| Entries supplied |

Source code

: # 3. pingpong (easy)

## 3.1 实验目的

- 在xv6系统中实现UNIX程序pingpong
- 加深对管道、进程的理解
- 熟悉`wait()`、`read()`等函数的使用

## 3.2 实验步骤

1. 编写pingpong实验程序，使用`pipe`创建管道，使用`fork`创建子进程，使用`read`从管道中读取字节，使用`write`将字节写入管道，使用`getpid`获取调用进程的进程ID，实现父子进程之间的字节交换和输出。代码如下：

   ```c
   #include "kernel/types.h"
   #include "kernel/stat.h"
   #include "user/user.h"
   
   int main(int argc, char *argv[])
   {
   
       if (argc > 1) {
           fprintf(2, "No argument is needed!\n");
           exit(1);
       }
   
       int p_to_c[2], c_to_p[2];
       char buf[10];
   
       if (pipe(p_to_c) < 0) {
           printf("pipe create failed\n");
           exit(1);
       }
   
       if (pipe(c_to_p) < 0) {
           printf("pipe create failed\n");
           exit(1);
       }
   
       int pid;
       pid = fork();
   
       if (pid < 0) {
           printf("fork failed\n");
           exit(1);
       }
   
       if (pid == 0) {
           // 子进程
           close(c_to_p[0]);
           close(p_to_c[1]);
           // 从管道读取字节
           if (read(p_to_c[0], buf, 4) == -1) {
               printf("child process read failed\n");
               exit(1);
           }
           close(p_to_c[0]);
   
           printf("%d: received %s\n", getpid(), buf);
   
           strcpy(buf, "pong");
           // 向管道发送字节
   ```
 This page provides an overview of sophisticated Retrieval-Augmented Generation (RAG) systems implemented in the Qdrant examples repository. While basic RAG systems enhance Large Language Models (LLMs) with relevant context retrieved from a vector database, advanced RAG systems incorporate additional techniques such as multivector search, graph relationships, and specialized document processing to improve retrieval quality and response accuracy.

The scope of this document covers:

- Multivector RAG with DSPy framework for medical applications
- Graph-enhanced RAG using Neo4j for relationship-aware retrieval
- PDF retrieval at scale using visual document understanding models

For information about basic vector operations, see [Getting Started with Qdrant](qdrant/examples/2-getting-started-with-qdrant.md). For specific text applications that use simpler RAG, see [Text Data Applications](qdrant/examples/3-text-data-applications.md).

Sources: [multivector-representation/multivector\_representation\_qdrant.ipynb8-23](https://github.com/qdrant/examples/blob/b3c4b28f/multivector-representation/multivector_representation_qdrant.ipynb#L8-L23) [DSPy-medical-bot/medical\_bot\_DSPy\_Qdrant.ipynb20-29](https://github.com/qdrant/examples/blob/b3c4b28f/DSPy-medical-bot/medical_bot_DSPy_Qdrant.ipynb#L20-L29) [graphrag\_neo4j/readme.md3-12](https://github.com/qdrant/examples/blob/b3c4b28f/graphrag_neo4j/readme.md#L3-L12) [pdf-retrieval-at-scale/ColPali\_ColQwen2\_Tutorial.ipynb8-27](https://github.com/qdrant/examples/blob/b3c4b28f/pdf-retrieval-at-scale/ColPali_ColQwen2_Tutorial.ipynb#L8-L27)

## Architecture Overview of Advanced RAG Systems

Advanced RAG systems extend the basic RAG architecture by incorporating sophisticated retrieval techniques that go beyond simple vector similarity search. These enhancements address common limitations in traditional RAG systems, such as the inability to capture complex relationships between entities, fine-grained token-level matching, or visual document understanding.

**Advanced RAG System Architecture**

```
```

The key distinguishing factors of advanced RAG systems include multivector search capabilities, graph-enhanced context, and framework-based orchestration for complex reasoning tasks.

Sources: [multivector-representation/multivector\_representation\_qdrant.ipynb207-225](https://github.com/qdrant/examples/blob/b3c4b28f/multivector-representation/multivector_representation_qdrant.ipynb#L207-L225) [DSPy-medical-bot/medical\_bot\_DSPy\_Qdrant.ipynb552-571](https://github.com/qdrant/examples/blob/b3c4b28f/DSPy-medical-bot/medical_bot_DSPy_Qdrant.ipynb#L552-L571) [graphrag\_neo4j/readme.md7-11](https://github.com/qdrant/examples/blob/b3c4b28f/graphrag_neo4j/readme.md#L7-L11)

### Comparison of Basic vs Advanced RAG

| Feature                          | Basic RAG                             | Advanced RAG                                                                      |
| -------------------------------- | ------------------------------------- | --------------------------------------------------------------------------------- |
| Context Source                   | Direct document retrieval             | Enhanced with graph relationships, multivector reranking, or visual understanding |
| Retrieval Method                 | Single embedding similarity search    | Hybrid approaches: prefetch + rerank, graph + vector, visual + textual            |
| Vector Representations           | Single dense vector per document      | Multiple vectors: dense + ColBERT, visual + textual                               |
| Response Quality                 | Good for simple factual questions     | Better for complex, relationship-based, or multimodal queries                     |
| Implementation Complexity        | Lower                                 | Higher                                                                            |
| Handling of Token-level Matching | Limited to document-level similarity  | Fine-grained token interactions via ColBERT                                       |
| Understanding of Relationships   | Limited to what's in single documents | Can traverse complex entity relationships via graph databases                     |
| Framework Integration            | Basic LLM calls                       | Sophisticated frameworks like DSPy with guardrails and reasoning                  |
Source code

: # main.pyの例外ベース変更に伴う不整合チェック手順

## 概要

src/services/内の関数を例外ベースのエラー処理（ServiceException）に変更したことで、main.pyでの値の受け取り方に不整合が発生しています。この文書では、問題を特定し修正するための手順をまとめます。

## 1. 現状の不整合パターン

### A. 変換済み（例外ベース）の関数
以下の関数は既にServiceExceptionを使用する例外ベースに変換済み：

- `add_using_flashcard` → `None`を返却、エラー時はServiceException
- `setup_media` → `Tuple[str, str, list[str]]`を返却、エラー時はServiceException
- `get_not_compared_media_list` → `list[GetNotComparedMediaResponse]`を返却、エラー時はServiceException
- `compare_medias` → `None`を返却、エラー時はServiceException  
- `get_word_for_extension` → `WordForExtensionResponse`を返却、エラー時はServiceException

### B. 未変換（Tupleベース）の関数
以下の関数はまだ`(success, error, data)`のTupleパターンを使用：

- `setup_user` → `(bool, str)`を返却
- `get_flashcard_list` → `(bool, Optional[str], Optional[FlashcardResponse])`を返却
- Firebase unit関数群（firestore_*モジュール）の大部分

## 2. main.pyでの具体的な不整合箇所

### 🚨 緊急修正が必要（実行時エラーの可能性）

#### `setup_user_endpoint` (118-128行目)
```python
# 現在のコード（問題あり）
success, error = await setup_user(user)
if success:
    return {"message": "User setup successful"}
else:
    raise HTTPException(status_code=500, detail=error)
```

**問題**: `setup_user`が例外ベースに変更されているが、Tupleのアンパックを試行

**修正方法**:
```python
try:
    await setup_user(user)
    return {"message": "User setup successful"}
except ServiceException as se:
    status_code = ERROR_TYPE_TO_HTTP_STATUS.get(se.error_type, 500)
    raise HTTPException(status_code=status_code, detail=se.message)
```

| Assignment |
The complete listing must be reproduced exactly as written.

| Result for this exercise |
Source code

: # 3. pingpong (easy)

## 3.1 实验目的

- 在xv6系统中实现UNIX程序pingpong
- 加深对管道、进程的理解
- 熟悉`wait()`、`read()`等函数的使用

## 3.2 实验步骤

1. 编写pingpong实验程序，使用`pipe`创建管道，使用`fork`创建子进程，使用`read`从管道中读取字节，使用`write`将字节写入管道，使用`getpid`获取调用进程的进程ID，实现父子进程之间的字节交换和输出。代码如下：

   ```c
   #include "kernel/types.h"
   #include "kernel/stat.h"
   #include "user/user.h"
   
   int main(int argc, char *argv[])
   {
   
       if (argc > 1) {
           fprintf(2, "No argument is needed!\n");
           exit(1);
       }
   
       int p_to_c[2], c_to_p[2];
       char buf[10];
   
       if (pipe(p_to_c) < 0) {
           printf("pipe create failed\n");
           exit(1);
       }
   
       if (pipe(c_to_p) < 0) {
           printf("pipe create failed\n");
           exit(1);
       }
   
       int pid;
       pid = fork();
   
       if (pid < 0) {
           printf("fork failed\n");
           exit(1);
       }
   
       if (pid == 0) {
           // 子进程
           close(c_to_p[0]);
           close(p_to_c[1]);
           // 从管道读取字节
           if (read(p_to_c[0], buf, 4) == -1) {
               printf("child process read failed\n");
               exit(1);
           }
           close(p_to_c[0]);
   
           printf("%d: received %s\n", getpid(), buf);
   
           strcpy(buf, "pong");
           // 向管道发送字节
   ```
 This page provides an overview of sophisticated Retrieval-Augmented Generation (RAG) systems implemented in the Qdrant examples repository. While basic RAG systems enhance Large Language Models (LLMs) with relevant context retrieved from a vector database, advanced RAG systems incorporate additional techniques such as multivector search, graph relationships, and specialized document processing to improve retrieval quality and response accuracy.

The scope of this document covers:

- Multivector RAG with DSPy framework for medical applications
- Graph-enhanced RAG using Neo4j for relationship-aware retrieval
- PDF retrieval at scale using visual document understanding models

For information about basic vector operations, see [Getting Started with Qdrant](qdrant/examples/2-getting-started-with-qdrant.md). For specific text applications that use simpler RAG, see [Text Data Applications](qdrant/examples/3-text-data-applications.md).

Sources: [multivector-representation/multivector\_representation\_qdrant.ipynb8-23](https://github.com/qdrant/examples/blob/b3c4b28f/multivector-representation/multivector_representation_qdrant.ipynb#L8-L23) [DSPy-medical-bot/medical\_bot\_DSPy\_Qdrant.ipynb20-29](https://github.com/qdrant/examples/blob/b3c4b28f/DSPy-medical-bot/medical_bot_DSPy_Qdrant.ipynb#L20-L29) [graphrag\_neo4j/readme.md3-12](https://github.com/qdrant/examples/blob/b3c4b28f/graphrag_neo4j/readme.md#L3-L12) [pdf-retrieval-at-scale/ColPali\_ColQwen2\_Tutorial.ipynb8-27](https://github.com/qdrant/examples/blob/b3c4b28f/pdf-retrieval-at-scale/ColPali_ColQwen2_Tutorial.ipynb#L8-L27)

## Architecture Overview of Advanced RAG Systems

Advanced RAG systems extend the basic RAG architecture by incorporating sophisticated retrieval techniques that go beyond simple vector similarity search. These enhancements address common limitations in traditional RAG systems, such as the inability to capture complex relationships between entities, fine-grained token-level matching, or visual document understanding.

**Advanced RAG System Architecture**

```
```

The key distinguishing factors of advanced RAG systems include multivector search capabilities, graph-enhanced context, and framework-based orchestration for complex reasoning tasks.

Sources: [multivector-representation/multivector\_representation\_qdrant.ipynb207-225](https://github.com/qdrant/examples/blob/b3c4b28f/multivector-representation/multivector_representation_qdrant.ipynb#L207-L225) [DSPy-medical-bot/medical\_bot\_DSPy\_Qdrant.ipynb552-571](https://github.com/qdrant/examples/blob/b3c4b28f/DSPy-medical-bot/medical_bot_DSPy_Qdrant.ipynb#L552-L571) [graphrag\_neo4j/readme.md7-11](https://github.com/qdrant/examples/blob/b3c4b28f/graphrag_neo4j/readme.md#L7-L11)

### Comparison of Basic vs Advanced RAG

| Feature                          | Basic RAG                             | Advanced RAG                                                                      |
| -------------------------------- | ------------------------------------- | --------------------------------------------------------------------------------- |
| Context Source                   | Direct document retrieval             | Enhanced with graph relationships, multivector reranking, or visual understanding |
| Retrieval Method                 | Single embedding similarity search    | Hybrid approaches: prefetch + rerank, graph + vector, visual + textual            |
| Vector Representations           | Single dense vector per document      | Multiple vectors: dense + ColBERT, visual + textual                               |
| Response Quality                 | Good for simple factual questions     | Better for complex, relationship-based, or multimodal queries                     |
| Implementation Complexity        | Lower                                 | Higher                                                                            |
| Handling of Token-level Matching | Limited to document-level similarity  | Fine-grained token interactions via ColBERT                                       |
| Understanding of Relationships   | Limited to what's in single documents | Can traverse complex entity relationships via graph databases                     |
| Framework Integration            | Basic LLM calls                       | Sophisticated frameworks like DSPy with guardrails and reasoning                  |
Source code

: # main.pyの例外ベース変更に伴う不整合チェック手順

## 概要

src/services/内の関数を例外ベースのエラー処理（ServiceException）に変更したことで、main.pyでの値の受け取り方に不整合が発生しています。この文書では、問題を特定し修正するための手順をまとめます。

## 1. 現状の不整合パターン

### A. 変換済み（例外ベース）の関数
以下の関数は既にServiceExceptionを使用する例外ベースに変換済み：

- `add_using_flashcard` → `None`を返却、エラー時はServiceException
- `setup_media` → `Tuple[str, str, list[str]]`を返却、エラー時はServiceException
- `get_not_compared_media_list` → `list[GetNotComparedMediaResponse]`を返却、エラー時はServiceException
- `compare_medias` → `None`を返却、エラー時はServiceException  
- `get_word_for_extension` → `WordForExtensionResponse`を返却、エラー時はServiceException

### B. 未変換（Tupleベース）の関数
以下の関数はまだ`(success, error, data)`のTupleパターンを使用：

- `setup_user` → `(bool, str)`を返却
- `get_flashcard_list` → `(bool, Optional[str], Optional[FlashcardResponse])`を返却
- Firebase unit関数群（firestore_*モジュール）の大部分

## 2. main.pyでの具体的な不整合箇所

### 🚨 緊急修正が必要（実行時エラーの可能性）

#### `setup_user_endpoint` (118-128行目)
```python
# 現在のコード（問題あり）
success, error = await setup_user(user)
if success:
    return {"message": "User setup successful"}
else:
    raise HTTPException(status_code=500, detail=error)
```

**問題**: `setup_user`が例外ベースに変更されているが、Tupleのアンパックを試行

**修正方法**:
```python
try:
    await setup_user(user)
    return {"message": "User setup successful"}
except ServiceException as se:
    status_code = ERROR_TYPE_TO_HTTP_STATUS.get(se.error_type, 500)
    raise HTTPException(status_code=status_code, detail=se.message)
```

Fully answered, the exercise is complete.